If Trump Fires DOJ's Robert Mueller It Would Trigger a Crisis, say Legal Experts

President Donald Trump is weighing firing special counsel and former FBI Director Robert Mueller, who is pursuing the FBI’s Russia investigation. Larry Downing/Reuters

A personal friend of U.S. President Donald Trump's said Monday that the president is considering whether to get rid of special counsel Robert S. Mueller III, the former FBI director who has been assigned by the Department of Justice to pursue and oversee the Russia investigation.

Legal experts say this would be incredibly difficult, and if Trump succeeded it could trigger a crisis in American institutions.

"I think he's considering perhaps terminating the special counsel," said Christopher Ruddy, the CEO of Newsmax Media—and a member of Trump's private Mar-a-Lago Club in Florida—during an interview on PBS NewsHour.

Ruddy said he spoke with Trump last week, and he thought the president was "weighing" the option of firing Mueller judging by what the president's lawyers have been saying.

On Sunday June 11, Trump's attorney Jay Sekulow would not answer direct questions about whether Trump would fire Mueller when Sekulow appeared on the ABC News program This Week.

Trump supporters like former Congressman Newt Gingrich have said it's time to "rethink" Mueller's appointment. Right-wing commentator Ann Coulter has come out and said that Trump "should fire Mueller."

Related: Mueller mulls interviewing Trump in obstruction probe

On May 17, Mueller—who led the FBI until 2013—was appointed by the Justice Department to head the investigation into Russian interference in the 2016 American election. Mueller's assignment was prompted by memos from fired FBI Director James Comey that said Trump had urged him to drop an investigation of his former national security adviser Michael Flynn in connection with the case. Mueller is said to be looking at whether in his request Trump obstructed justice.

On PBS Monday Ruddy said he personally thinks "it would be a very significant mistake" to fire Mueller, "even though I don't think there's a justification" for a special counsel.

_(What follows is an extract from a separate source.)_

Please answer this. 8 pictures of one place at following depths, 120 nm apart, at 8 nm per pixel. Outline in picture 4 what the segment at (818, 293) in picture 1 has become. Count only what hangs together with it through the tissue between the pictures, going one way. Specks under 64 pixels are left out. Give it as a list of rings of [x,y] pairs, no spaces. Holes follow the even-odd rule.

Legal experts agree it would be a mistake and have laid out why it could throw the nation into crisis if it succeeded.

"This seems like such a bad idea—for the nation, and for the president—that I have a hard time believing it is a live possibility," wrote Harvard Law professor Jack Goldsmith, a former assistant attorney general and special counsel to the Department of Defense, in a blog post Monday.

Firstly, Goldsmith wrote, Mueller has been appointed by the Department of Justice and Trump would need to pressure U.S. Deputy Attorney General Rod Rosenstein to pull the trigger.

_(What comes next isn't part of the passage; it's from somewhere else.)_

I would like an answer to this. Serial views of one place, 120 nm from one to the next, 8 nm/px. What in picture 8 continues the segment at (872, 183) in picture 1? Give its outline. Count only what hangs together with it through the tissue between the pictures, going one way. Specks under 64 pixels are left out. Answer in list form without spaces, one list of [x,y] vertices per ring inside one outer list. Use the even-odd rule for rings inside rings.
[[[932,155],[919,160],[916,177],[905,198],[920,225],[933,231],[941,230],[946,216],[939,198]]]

The decision would fall to Rosenstein because Attorney General Jeff Sessions has recused himself from the investigation. Nevertheless, Rosenstein would need to provide a legal argument and "the specific reason" for the special counsel's termination, Goldsmith wrote. Mueller could contest the decision in court.

Rosenstein would also have to meet the high standard of "good cause shown," according to University of New Hampshire legal advocacy professor Seth Abramson. "The problem for Trump is not only does all D.C. (including GOP pols) respect Mueller, no one thinks there is 'good cause' to fire him," Abramson wrote on Twitter.

Trump could circumvent all this by issuing an executive order, Goldsmith writes, but "I would predict massive resignations within the DOJ and White House, among other places, if he does that."

If it comes to that, Goldsmith predicts, "Congress would rise up quickly to stop the president, and the pressure on the cabinet would be enormous as well." Goldsmith writes that if thinking Congress would rise up is naive, "then we are indeed in trouble."